In 2022, a group must obtain at least 89,151 signatures from registered voters to force a referendum. Fair Play says they submitted more than 103,000 signatures on Friday.
The Arkansas Secretary of State must still validate the signatures and then approve the group’s proposed referendum title, wording, and language. Current Attorney General Leslie Rutledge (R) had a long track record of rejecting gaming referendums on various legalities until her office allowed the 2018 motion to go to the election booths.

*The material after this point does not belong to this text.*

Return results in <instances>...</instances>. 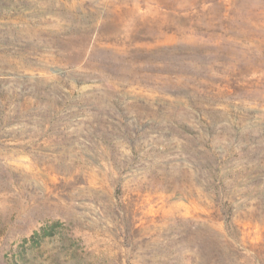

Arkansas voters in 2018 approved amending the state constitution to permit one casino each in the counties of Pope, Jefferson, Garland, and Crittenden. The measure was largely funded by the Cherokee Nation Businesses (CNB), a wholly owned conglomerate of the Cherokee Nation in Oklahoma, and the Downstream Development Authority of the Quapaw Tribe, also of Oklahoma.
In exchange for leading and funding the fight to bring casinos and new jobs and tax revenue to the state, local officials in Jefferson agreed to partner with the Quapaw Tribe for its casino opportunity. The initiative also allowed two former racino venues, Oaklawn and Southland — respectively in the counties of Garland and Crittenden — to transition into full-fledged casinos with Vegas-style slot machines and table games.
Delaware North, a gaming and hospitality giant based in New York, was also a major financier of the 2018 referendum. Delaware North operates Southland Casino Racing.
CNB had a handshake agreement in place with Pope County leaders. That drove the tribal entity into pouring more than $2.2 million in cash contributions into the ballot effort. But after an election overhauled the county’s governance, and the support for giving CNB the county’s casino development opportunity waned, chaos ensued.
Cherokee Nation Wins License
The 2018 gaming authorization requires the two entirely new casinos in Pope and Jefferson to submit their gaming bids to the Arkansas Racing Commission. It must be accompanied by a letter of support from the sitting county judge. In 2018, then-Pope County Judge Tim Fox said he would support the county partnering with CNB to build a casino if the referendum passed.
But Fox left office soon after the 2018 election. His successor, Pope County Judge Ben Cross, subsequently opposed the CNB casino plan. Cross took issue with allegations of collusion between Fox and CNB during the referendum campaign. With local Pope County voters rejecting the referendum, the judge refused to write a letter of support for the casino.
Of Arkansas’ 74 counties, only 11 voted against the 2018 gaming referendum. One such county was Pope where nearly 61% of the vote went against the casino question.
A competitive bidding process ensued, with CNB battling a casino bid from a Mississippi-based entity called Gulfside Casino Partnership.
The Arkansas Racing Commission further clouded things when one of its commissioners, Butch Rice, was found to have had a bias in reviewing the competing proposals. Rutledge’s office eventually intervened, and CNB was at long last deemed the rightful recipient of Pope County’s gaming project last November.
The lengthy delay, however, gave “Fair Play for Arkansas” adequate time to rally a fight.
Fair Play says the state should respect the wishes of the Pope people. But since the 2018 referendum wrote Pope County into the Arkansas Constitution as a permitted casino zone, the only way to fully make sure a casino doesn’t come to the region is by passing a separate referendum repealing Pope’s candidacy.
In the coming weeks, Rutledge’s office will determine if Fair Play submitted enough qualifying signatures to force a referendum, and if the group’s ballot language is appropriate for placement.